*Try it*. Give back all of the data exactly as written.
○ ○ ○
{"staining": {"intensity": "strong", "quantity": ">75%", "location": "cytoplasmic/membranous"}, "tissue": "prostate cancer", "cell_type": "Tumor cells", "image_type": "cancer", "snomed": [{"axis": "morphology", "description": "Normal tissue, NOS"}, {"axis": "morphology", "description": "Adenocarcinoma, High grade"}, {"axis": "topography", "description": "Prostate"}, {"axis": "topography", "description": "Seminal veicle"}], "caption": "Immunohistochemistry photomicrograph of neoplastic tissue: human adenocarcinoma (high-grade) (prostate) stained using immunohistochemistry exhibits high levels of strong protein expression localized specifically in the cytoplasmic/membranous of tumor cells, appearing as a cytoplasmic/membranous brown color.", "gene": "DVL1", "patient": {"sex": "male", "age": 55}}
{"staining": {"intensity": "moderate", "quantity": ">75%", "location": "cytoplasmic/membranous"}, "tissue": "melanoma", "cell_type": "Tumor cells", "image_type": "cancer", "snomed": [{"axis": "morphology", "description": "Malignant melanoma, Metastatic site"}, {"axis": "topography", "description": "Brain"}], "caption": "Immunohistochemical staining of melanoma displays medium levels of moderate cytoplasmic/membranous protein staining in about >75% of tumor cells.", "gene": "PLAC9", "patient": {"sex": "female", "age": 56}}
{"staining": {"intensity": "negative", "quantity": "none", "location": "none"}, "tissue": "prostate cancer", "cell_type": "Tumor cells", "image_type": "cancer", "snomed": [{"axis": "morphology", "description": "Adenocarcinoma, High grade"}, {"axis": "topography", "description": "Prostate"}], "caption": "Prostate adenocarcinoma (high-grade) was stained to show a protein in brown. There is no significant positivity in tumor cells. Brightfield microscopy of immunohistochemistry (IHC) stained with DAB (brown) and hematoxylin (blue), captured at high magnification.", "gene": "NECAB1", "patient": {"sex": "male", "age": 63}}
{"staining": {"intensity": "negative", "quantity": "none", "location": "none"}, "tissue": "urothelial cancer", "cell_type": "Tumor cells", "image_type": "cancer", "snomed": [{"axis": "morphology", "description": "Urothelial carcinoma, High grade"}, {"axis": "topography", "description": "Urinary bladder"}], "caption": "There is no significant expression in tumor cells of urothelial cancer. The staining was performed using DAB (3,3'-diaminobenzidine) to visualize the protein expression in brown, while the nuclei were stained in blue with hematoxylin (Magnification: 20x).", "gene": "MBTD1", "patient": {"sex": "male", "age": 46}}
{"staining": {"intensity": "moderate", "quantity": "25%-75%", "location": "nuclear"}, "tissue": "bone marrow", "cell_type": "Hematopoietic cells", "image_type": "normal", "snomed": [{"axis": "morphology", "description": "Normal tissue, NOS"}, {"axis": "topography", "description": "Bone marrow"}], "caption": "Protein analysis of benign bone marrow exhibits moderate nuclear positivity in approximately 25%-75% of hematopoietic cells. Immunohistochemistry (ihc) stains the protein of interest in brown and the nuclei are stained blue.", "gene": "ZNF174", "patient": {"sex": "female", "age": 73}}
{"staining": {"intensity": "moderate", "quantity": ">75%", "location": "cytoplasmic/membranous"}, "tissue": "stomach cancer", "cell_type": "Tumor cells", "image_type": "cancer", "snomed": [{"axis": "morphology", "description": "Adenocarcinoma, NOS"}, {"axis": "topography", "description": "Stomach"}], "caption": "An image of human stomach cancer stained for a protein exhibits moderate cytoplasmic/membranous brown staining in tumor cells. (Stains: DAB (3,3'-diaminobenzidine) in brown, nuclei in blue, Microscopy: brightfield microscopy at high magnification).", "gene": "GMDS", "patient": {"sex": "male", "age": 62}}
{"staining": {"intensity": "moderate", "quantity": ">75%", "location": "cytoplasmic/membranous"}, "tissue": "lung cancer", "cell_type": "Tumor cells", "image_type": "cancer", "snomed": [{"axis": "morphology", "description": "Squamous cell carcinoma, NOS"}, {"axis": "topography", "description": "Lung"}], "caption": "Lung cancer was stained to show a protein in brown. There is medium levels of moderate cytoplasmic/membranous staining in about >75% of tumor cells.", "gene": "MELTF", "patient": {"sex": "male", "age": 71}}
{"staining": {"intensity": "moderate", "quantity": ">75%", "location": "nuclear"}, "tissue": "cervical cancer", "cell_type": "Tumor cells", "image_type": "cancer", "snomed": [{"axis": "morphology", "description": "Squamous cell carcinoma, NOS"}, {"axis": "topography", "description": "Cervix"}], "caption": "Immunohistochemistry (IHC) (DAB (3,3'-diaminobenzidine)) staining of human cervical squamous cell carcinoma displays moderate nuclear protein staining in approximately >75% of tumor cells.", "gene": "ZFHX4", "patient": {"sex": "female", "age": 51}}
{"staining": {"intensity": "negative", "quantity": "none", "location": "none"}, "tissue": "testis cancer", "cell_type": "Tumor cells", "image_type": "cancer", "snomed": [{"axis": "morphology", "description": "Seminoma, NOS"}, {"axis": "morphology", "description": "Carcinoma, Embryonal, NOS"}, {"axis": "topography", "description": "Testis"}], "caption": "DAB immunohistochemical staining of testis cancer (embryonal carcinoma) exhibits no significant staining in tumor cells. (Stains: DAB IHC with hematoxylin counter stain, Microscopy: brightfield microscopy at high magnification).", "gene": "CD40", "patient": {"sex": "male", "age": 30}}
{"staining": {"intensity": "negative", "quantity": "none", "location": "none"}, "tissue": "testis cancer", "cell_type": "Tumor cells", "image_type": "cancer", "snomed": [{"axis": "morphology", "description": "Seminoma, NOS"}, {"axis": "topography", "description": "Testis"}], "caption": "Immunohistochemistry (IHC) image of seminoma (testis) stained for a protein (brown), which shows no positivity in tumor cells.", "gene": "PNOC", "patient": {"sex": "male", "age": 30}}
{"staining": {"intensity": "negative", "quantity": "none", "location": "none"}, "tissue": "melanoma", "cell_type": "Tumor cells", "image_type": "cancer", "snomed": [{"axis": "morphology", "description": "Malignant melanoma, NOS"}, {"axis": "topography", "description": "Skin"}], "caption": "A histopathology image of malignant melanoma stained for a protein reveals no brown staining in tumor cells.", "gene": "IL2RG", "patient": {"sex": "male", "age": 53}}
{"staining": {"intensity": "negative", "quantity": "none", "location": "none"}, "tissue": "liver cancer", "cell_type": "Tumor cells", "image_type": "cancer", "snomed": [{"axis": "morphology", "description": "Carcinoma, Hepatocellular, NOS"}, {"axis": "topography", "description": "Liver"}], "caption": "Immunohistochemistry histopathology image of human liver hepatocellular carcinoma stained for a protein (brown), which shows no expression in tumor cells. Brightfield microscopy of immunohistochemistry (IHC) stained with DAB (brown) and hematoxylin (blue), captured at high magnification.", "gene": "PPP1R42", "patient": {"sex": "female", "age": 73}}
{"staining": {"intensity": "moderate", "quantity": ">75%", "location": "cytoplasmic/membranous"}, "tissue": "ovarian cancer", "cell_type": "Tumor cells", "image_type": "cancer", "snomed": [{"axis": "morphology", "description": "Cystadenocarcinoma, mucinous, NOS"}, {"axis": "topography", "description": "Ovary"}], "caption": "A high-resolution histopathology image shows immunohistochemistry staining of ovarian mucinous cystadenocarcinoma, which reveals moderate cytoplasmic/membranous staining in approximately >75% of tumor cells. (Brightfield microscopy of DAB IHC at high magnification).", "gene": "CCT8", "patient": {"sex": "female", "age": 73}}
○ ○ ○
*Task response*.
{"staining": {"intensity": "strong", "quantity": ">75%", "location": "cytoplasmic/membranous"}, "tissue": "prostate cancer", "cell_type": "Tumor cells", "image_type": "cancer", "snomed": [{"axis": "morphology", "description": "Normal tissue, NOS"}, {"axis": "morphology", "description": "Adenocarcinoma, High grade"}, {"axis": "topography", "description": "Prostate"}, {"axis": "topography", "description": "Seminal veicle"}], "caption": "Immunohistochemistry photomicrograph of neoplastic tissue: human adenocarcinoma (high-grade) (prostate) stained using immunohistochemistry exhibits high levels of strong protein expression localized specifically in the cytoplasmic/membranous of tumor cells, appearing as a cytoplasmic/membranous brown color.", "gene": "DVL1", "patient": {"sex": "male", "age": 55}}
{"staining": {"intensity": "moderate", "quantity": ">75%", "location": "cytoplasmic/membranous"}, "tissue": "melanoma", "cell_type": "Tumor cells", "image_type": "cancer", "snomed": [{"axis": "morphology", "description": "Malignant melanoma, Metastatic site"}, {"axis": "topography", "description": "Brain"}], "caption": "Immunohistochemical staining of melanoma displays medium levels of moderate cytoplasmic/membranous protein staining in about >75% of tumor cells.", "gene": "PLAC9", "patient": {"sex": "female", "age": 56}}
{"staining": {"intensity": "negative", "quantity": "none", "location": "none"}, "tissue": "prostate cancer", "cell_type": "Tumor cells", "image_type": "cancer", "snomed": [{"axis": "morphology", "description": "Adenocarcinoma, High grade"}, {"axis": "topography", "description": "Prostate"}], "caption": "Prostate adenocarcinoma (high-grade) was stained to show a protein in brown. There is no significant positivity in tumor cells. Brightfield microscopy of immunohistochemistry (IHC) stained with DAB (brown) and hematoxylin (blue), captured at high magnification.", "gene": "NECAB1", "patient": {"sex": "male", "age": 63}}
{"staining": {"intensity": "negative", "quantity": "none", "location": "none"}, "tissue": "urothelial cancer", "cell_type": "Tumor cells", "image_type": "cancer", "snomed": [{"axis": "morphology", "description": "Urothelial carcinoma, High grade"}, {"axis": "topography", "description": "Urinary bladder"}], "caption": "There is no significant expression in tumor cells of urothelial cancer. The staining was performed using DAB (3,3'-diaminobenzidine) to visualize the protein expression in brown, while the nuclei were stained in blue with hematoxylin (Magnification: 20x).", "gene": "MBTD1", "patient": {"sex": "male", "age": 46}}
{"staining": {"intensity": "moderate", "quantity": "25%-75%", "location": "nuclear"}, "tissue": "bone marrow", "cell_type": "Hematopoietic cells", "image_type": "normal", "snomed": [{"axis": "morphology", "description": "Normal tissue, NOS"}, {"axis": "topography", "description": "Bone marrow"}], "caption": "Protein analysis of benign bone marrow exhibits moderate nuclear positivity in approximately 25%-75% of hematopoietic cells. Immunohistochemistry (ihc) stains the protein of interest in brown and the nuclei are stained blue.", "gene": "ZNF174", "patient": {"sex": "female", "age": 73}}
{"staining": {"intensity": "moderate", "quantity": ">75%", "location": "cytoplasmic/membranous"}, "tissue": "stomach cancer", "cell_type": "Tumor cells", "image_type": "cancer", "snomed": [{"axis": "morphology", "description": "Adenocarcinoma, NOS"}, {"axis": "topography", "description": "Stomach"}], "caption": "An image of human stomach cancer stained for a protein exhibits moderate cytoplasmic/membranous brown staining in tumor cells. (Stains: DAB (3,3'-diaminobenzidine) in brown, nuclei in blue, Microscopy: brightfield microscopy at high magnification).", "gene": "GMDS", "patient": {"sex": "male", "age": 62}}
{"staining": {"intensity": "moderate", "quantity": ">75%", "location": "cytoplasmic/membranous"}, "tissue": "lung cancer", "cell_type": "Tumor cells", "image_type": "cancer", "snomed": [{"axis": "morphology", "description": "Squamous cell carcinoma, NOS"}, {"axis": "topography", "description": "Lung"}], "caption": "Lung cancer was stained to show a protein in brown. There is medium levels of moderate cytoplasmic/membranous staining in about >75% of tumor cells.", "gene": "MELTF", "patient": {"sex": "male", "age": 71}}
{"staining": {"intensity": "moderate", "quantity": ">75%", "location": "nuclear"}, "tissue": "cervical cancer", "cell_type": "Tumor cells", "image_type": "cancer", "snomed": [{"axis": "morphology", "description": "Squamous cell carcinoma, NOS"}, {"axis": "topography", "description": "Cervix"}], "caption": "Immunohistochemistry (IHC) (DAB (3,3'-diaminobenzidine)) staining of human cervical squamous cell carcinoma displays moderate nuclear protein staining in approximately >75% of tumor cells.", "gene": "ZFHX4", "patient": {"sex": "female", "age": 51}}
{"staining": {"intensity": "negative", "quantity": "none", "location": "none"}, "tissue": "testis cancer", "cell_type": "Tumor cells", "image_type": "cancer", "snomed": [{"axis": "morphology", "description": "Seminoma, NOS"}, {"axis": "morphology", "description": "Carcinoma, Embryonal, NOS"}, {"axis": "topography", "description": "Testis"}], "caption": "DAB immunohistochemical staining of testis cancer (embryonal carcinoma) exhibits no significant staining in tumor cells. (Stains: DAB IHC with hematoxylin counter stain, Microscopy: brightfield microscopy at high magnification).", "gene": "CD40", "patient": {"sex": "male", "age": 30}}
{"staining": {"intensity": "negative", "quantity": "none", "location": "none"}, "tissue": "testis cancer", "cell_type": "Tumor cells", "image_type": "cancer", "snomed": [{"axis": "morphology", "description": "Seminoma, NOS"}, {"axis": "topography", "description": "Testis"}], "caption": "Immunohistochemistry (IHC) image of seminoma (testis) stained for a protein (brown), which shows no positivity in tumor cells.", "gene": "PNOC", "patient": {"sex": "male", "age": 30}}
{"staining": {"intensity": "negative", "quantity": "none", "location": "none"}, "tissue": "melanoma", "cell_type": "Tumor cells", "image_type": "cancer", "snomed": [{"axis": "morphology", "description": "Malignant melanoma, NOS"}, {"axis": "topography", "description": "Skin"}], "caption": "A histopathology image of malignant melanoma stained for a protein reveals no brown staining in tumor cells.", "gene": "IL2RG", "patient": {"sex": "male", "age": 53}}
{"staining": {"intensity": "negative", "quantity": "none", "location": "none"}, "tissue": "liver cancer", "cell_type": "Tumor cells", "image_type": "cancer", "snomed": [{"axis": "morphology", "description": "Carcinoma, Hepatocellular, NOS"}, {"axis": "topography", "description": "Liver"}], "caption": "Immunohistochemistry histopathology image of human liver hepatocellular carcinoma stained for a protein (brown), which shows no expression in tumor cells. Brightfield microscopy of immunohistochemistry (IHC) stained with DAB (brown) and hematoxylin (blue), captured at high magnification.", "gene": "PPP1R42", "patient": {"sex": "female", "age": 73}}
{"staining": {"intensity": "moderate", "quantity": ">75%", "location": "cytoplasmic/membranous"}, "tissue": "ovarian cancer", "cell_type": "Tumor cells", "image_type": "cancer", "snomed": [{"axis": "morphology", "description": "Cystadenocarcinoma, mucinous, NOS"}, {"axis": "topography", "description": "Ovary"}], "caption": "A high-resolution histopathology image shows immunohistochemistry staining of ovarian mucinous cystadenocarcinoma, which reveals moderate cytoplasmic/membranous staining in approximately >75% of tumor cells. (Brightfield microscopy of DAB IHC at high magnification).", "gene": "CCT8", "patient": {"sex": "female", "age": 73}}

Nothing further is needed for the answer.